=== Record extracts ===

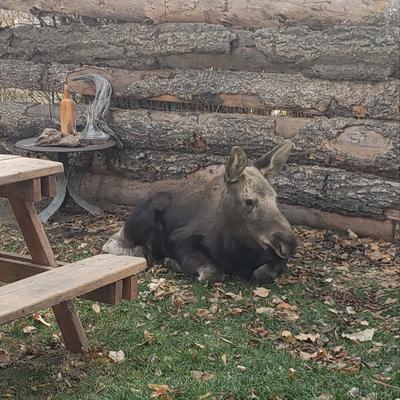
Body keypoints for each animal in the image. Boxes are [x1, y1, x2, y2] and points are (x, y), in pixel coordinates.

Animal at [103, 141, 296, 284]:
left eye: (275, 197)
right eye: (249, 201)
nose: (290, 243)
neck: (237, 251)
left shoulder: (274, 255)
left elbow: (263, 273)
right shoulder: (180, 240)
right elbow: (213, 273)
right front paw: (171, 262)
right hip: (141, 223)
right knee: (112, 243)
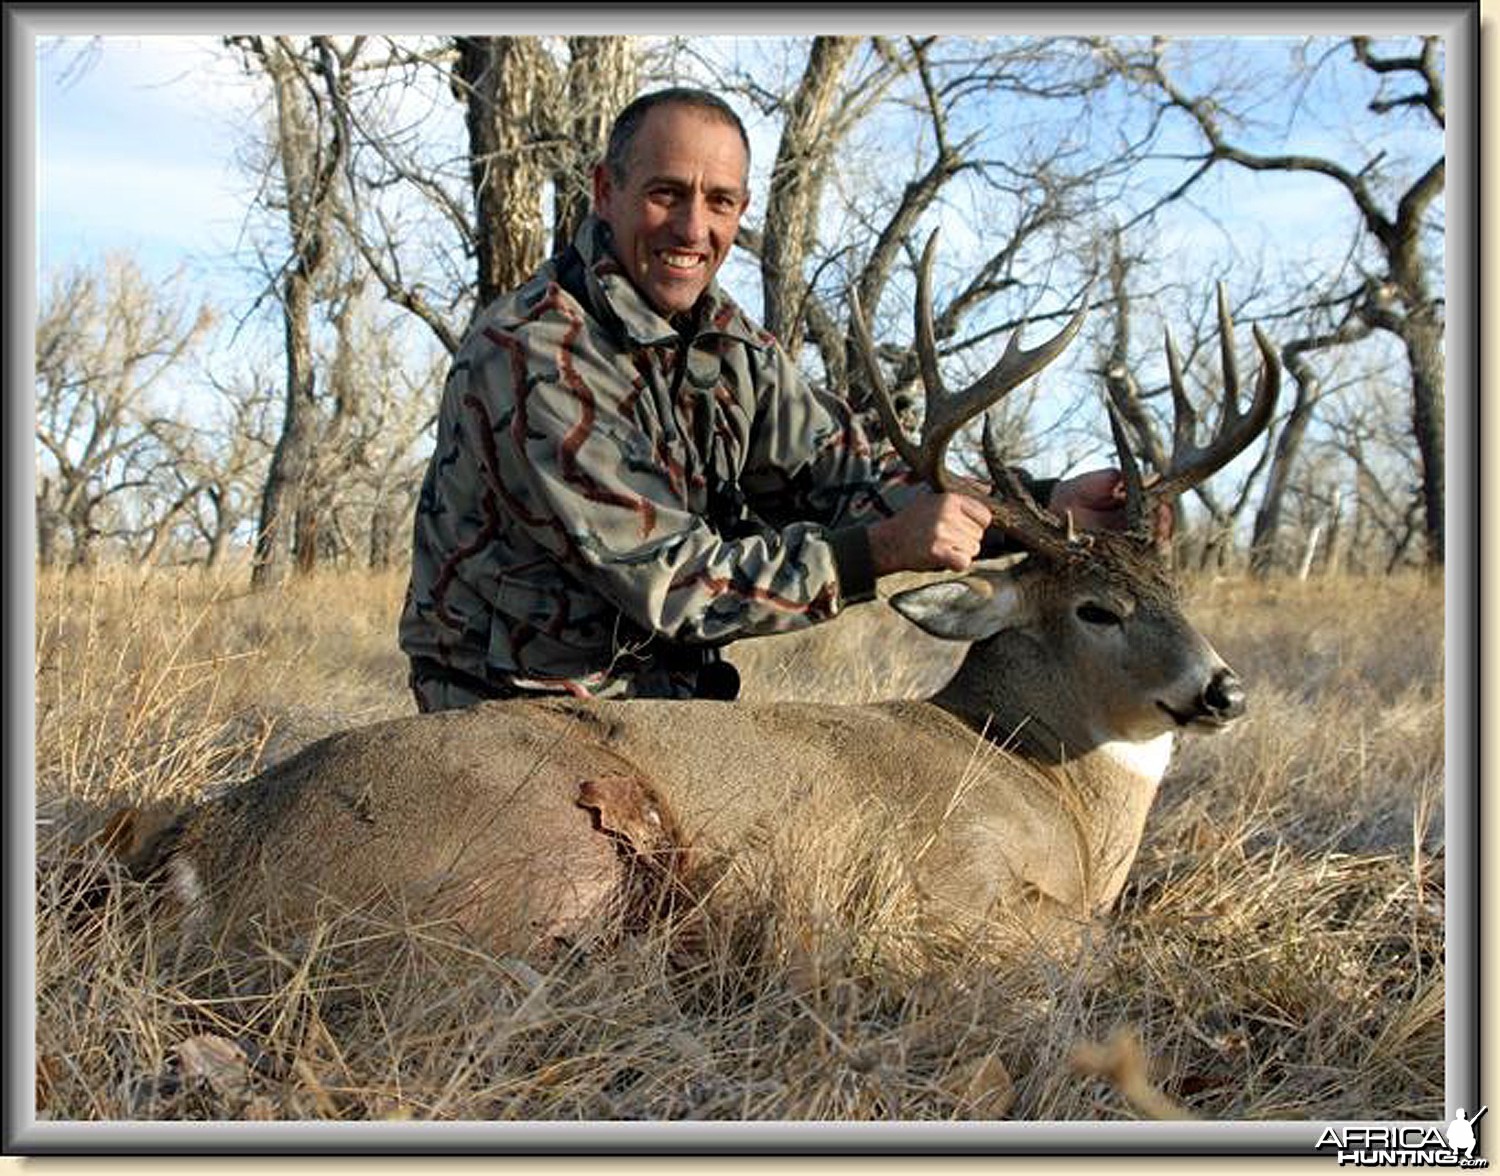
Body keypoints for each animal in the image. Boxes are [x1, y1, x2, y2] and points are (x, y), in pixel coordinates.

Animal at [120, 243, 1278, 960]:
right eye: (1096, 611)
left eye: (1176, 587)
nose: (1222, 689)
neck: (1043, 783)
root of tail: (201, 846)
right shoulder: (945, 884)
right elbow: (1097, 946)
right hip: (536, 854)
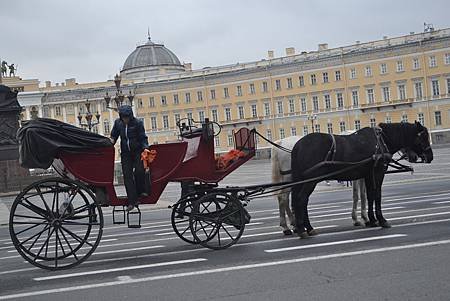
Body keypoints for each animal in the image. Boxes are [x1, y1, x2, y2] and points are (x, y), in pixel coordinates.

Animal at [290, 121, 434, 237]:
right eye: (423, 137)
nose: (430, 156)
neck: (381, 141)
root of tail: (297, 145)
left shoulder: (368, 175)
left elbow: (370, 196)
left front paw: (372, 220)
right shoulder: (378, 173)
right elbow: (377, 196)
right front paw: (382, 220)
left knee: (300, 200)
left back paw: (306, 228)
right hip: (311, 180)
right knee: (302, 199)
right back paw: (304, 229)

===
=== Record extracts ===

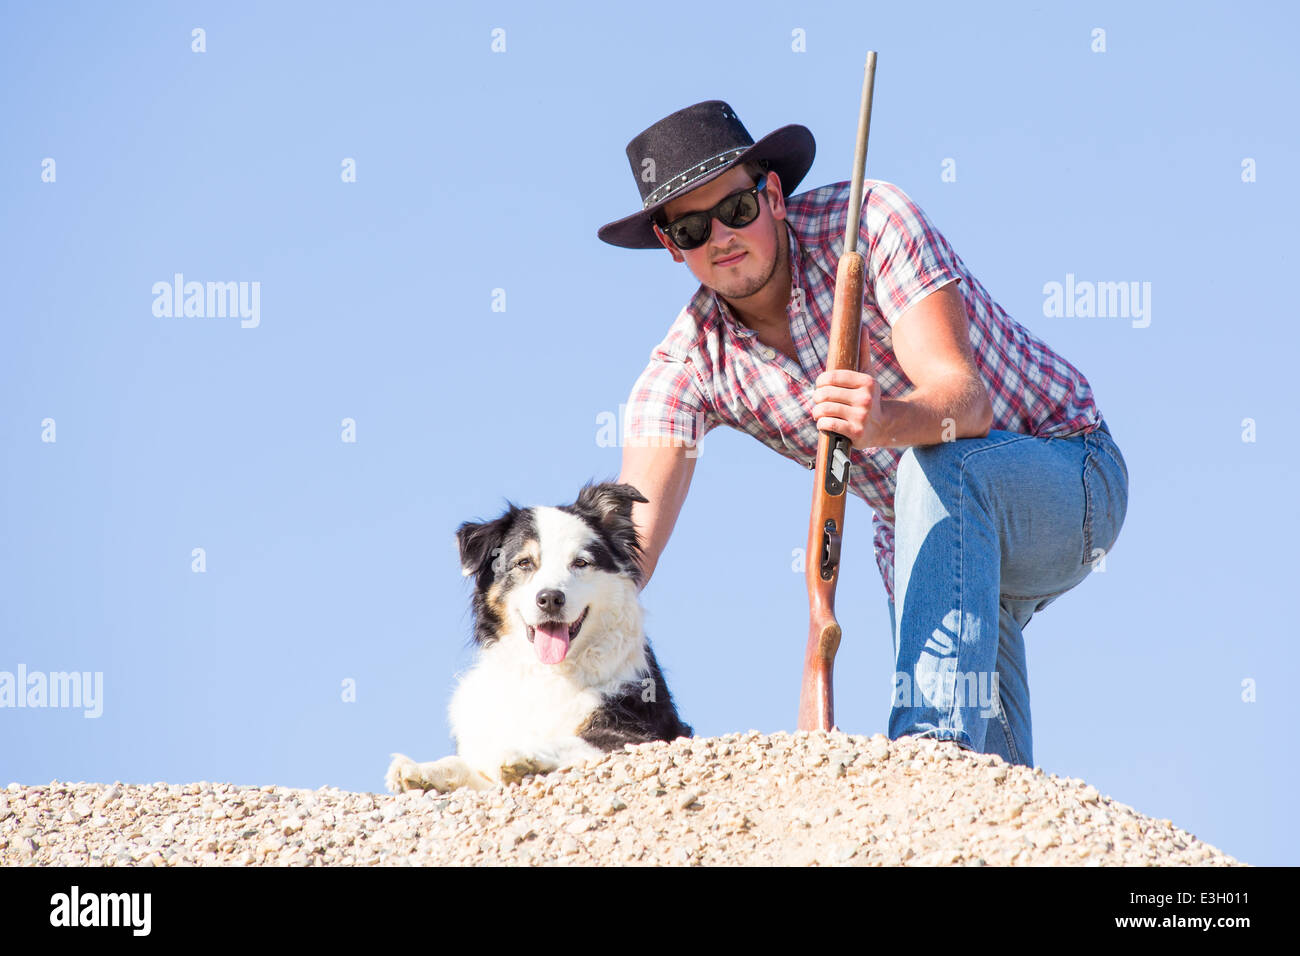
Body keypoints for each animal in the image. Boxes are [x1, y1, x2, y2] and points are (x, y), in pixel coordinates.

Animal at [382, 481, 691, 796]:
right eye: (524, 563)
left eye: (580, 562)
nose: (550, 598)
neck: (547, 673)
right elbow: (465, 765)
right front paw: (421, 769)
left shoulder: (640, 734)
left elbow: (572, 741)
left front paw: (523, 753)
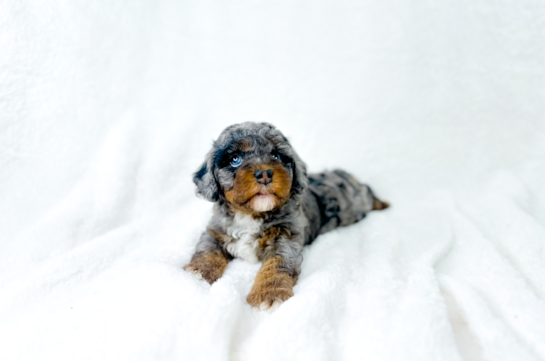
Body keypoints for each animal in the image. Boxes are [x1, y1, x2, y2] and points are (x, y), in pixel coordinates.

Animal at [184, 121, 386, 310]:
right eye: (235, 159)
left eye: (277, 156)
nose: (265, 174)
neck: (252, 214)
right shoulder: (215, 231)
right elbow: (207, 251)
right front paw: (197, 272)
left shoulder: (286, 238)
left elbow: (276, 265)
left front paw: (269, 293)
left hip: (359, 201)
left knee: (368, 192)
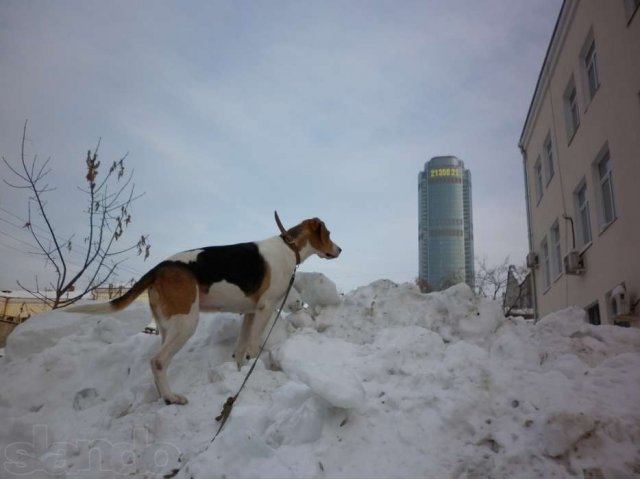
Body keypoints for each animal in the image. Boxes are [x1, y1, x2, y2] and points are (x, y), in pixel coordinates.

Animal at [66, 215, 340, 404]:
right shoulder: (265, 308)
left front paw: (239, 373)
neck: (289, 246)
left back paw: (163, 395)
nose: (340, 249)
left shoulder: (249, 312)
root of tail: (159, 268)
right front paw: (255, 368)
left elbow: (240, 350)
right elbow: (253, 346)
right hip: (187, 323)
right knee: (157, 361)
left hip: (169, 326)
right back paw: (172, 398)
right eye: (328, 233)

===

▸ Requirement
Identify the lines in the entries that hold "root" and return each one.

▸ Reply
root of tail: (201, 846)
root of tail: (297, 145)
root of tail: (159, 268)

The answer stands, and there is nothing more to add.